‘I’m literally as basic as people think I am.’
In 2019, Ms. Covington woke up one day in August and discovered she had become a Twitter meme. “Hot Girl Summer is coming to an end, get ready for Christian Girl Autumn,” Isabella Markel tweeted, from a now-suspended account, referring to the song by Megan Thee Stallion.
Ms. Markel, who is now a TikTok creator with more than 200,000 followers, also included an old photo of Ms. Covington with another influencer, Emily Gemma, on a content trip in 2016. (Ms. Covington said in the years before her daughter was born she’d typically take three content trips per month, traveling everywhere from Aspen to Aruba.)

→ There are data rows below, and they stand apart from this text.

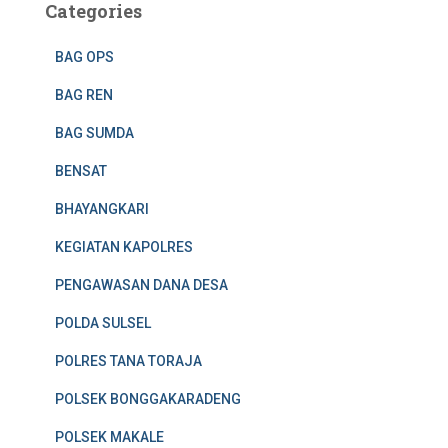
Categories
BAG OPS
BAG REN
BAG SUMDA
BENSAT
BHAYANGKARI
KEGIATAN KAPOLRES
PENGAWASAN DANA DESA
POLDA SULSEL
POLRES TANA TORAJA
POLSEK BONGGAKARADENG
POLSEK MAKALE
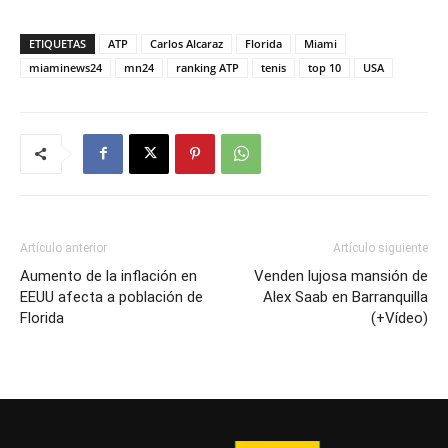
ETIQUETAS
ATP
Carlos Alcaraz
Florida
Miami
miaminews24
mn24
ranking ATP
tenis
top 10
USA
Artículo anterior
Artículo siguiente
Aumento de la inflación en
Venden lujosa mansión de
EEUU afecta a población de
Alex Saab en Barranquilla
Florida
(+Vídeo)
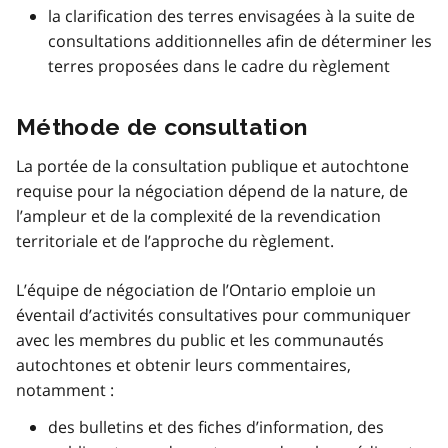
la clarification des terres envisagées à la suite de
consultations additionnelles afin de déterminer les
terres proposées dans le cadre du règlement
Méthode de consultation
La portée de la consultation publique et autochtone
requise pour la négociation dépend de la nature, de
l’ampleur et de la complexité de la revendication
territoriale et de l’approche du règlement.
L’équipe de négociation de l’Ontario emploie un
éventail d’activités consultatives pour communiquer
avec les membres du public et les communautés
autochtones et obtenir leurs commentaires,
notamment :
des bulletins et des fiches d’information, des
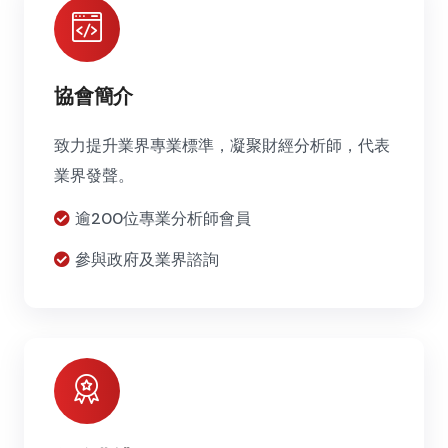
協會簡介
致力提升業界專業標準，凝聚財經分析師，代表
業界發聲。
逾200位專業分析師會員
參與政府及業界諮詢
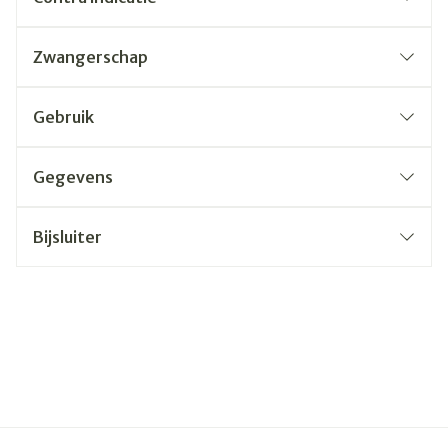
Zwangerschap
Gebruik
Gegevens
Bijsluiter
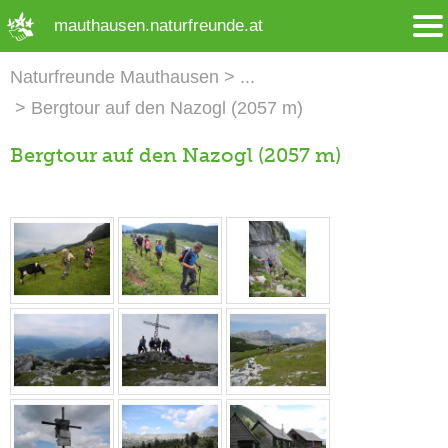
➜ Hauptregion der Seite anspringen
mauthausen.naturfreunde.at
Naturfreunde Mauthausen
Bergtour auf den Nazogl (2057 m)
Bergtour auf den Nazogl (2057 m)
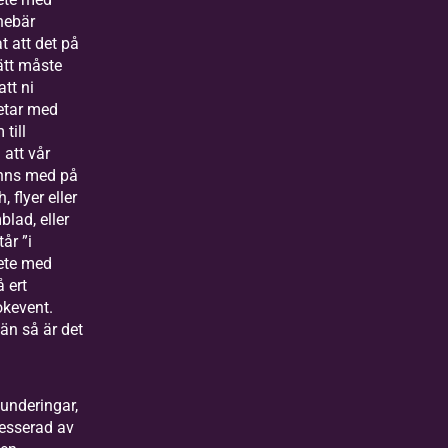
nebär
at att det på
ätt måste
tt ni
etar med
 till
att vår
inns med på
h, flyer eller
lad, eller
tår ”i
ete med
å ert
kevent.
än så är det
funderingar,
tresserad av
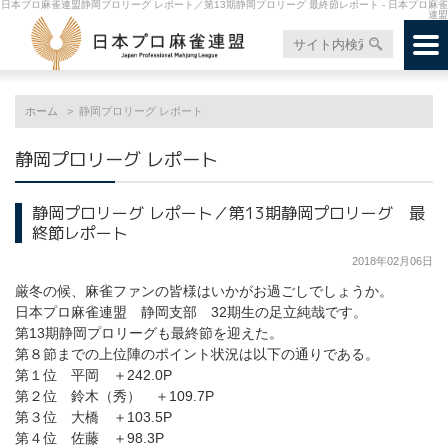
日本プロ麻雀連盟静岡プロリーグ レポート／第13期静岡プロリーグ 最終節レポート - 日本プロ麻雀
連盟
ホーム
静岡プロリーグ レポート
静岡プロリーグ レポート
静岡プロリーグ レポート／第13期静岡プロリーグ 最
終節レポート
2018年02月06日
厳冬の候、麻雀ファンの皆様はいかがお過ごしでしょうか。
日本プロ麻雀連盟 静岡支部 32期生の足立純哉です。
第13期静岡プロリーグも最終節を迎えた。
第８節までの上位陣のポイント状況は以下の通りである。
第１位 平岡 ＋242.0P
第２位 鈴木（秀） ＋109.7P
第３位 大橋 ＋103.5P
第４位 佐藤 ＋98.3P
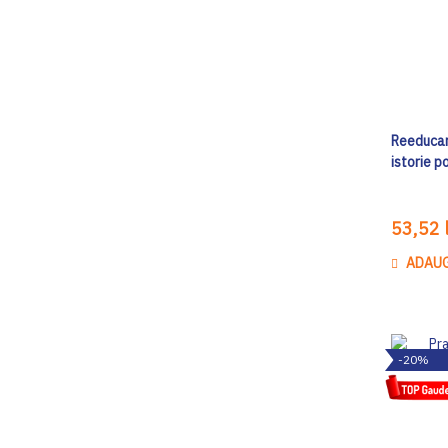
Reeducar
istorie po
53,52 l
ADAUG
-20%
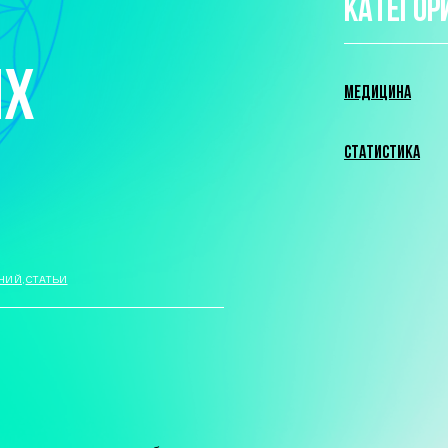
КАТЕГОР
ИХ
МЕДИЦИНА
СТАТИСТИКА
НИЙ
,
СТАТЬИ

“I was at home, and I was so bored,” Ms. Markel, 22, said recently in a phone interview. “I was literally just, like, looking up ‘Christian girl outfit’ on Google and saving the random photos.” In the photo, the two women are wearing blanket scarves, skinny jeans and heeled bootees. Their long tresses are styled in gentle, barrel curls. Ms. Markel’s intent was to make a “silly” meme to entertain her fellow Twitter trolls, she said.
The tweet took off. Ms. Covington gained thousands of followers. While some people enjoyed the meme, others used it as an opportunity to criticize Ms. Covington and Ms. Gemma, judging them based on their appearances. “The Women In The ‘Christian Girl Autumn’ Meme Want You To Know Something,” read the headline on a BuzzFeed News interview where the pair set the record straight.
“I’m a nice person and I love everyone and I’m accepting of everyone,” Ms. Covington said at the time.
Three years later, Ms. Covington, who is a Christian, specifically Methodist, has embraced her status as fall royalty. She has also stayed in touch with Ms. Markel over the years, donating $500 to a GoFundMe campaign that Ms. Markel, who is transgender, started in 2020 to help pay for her transition.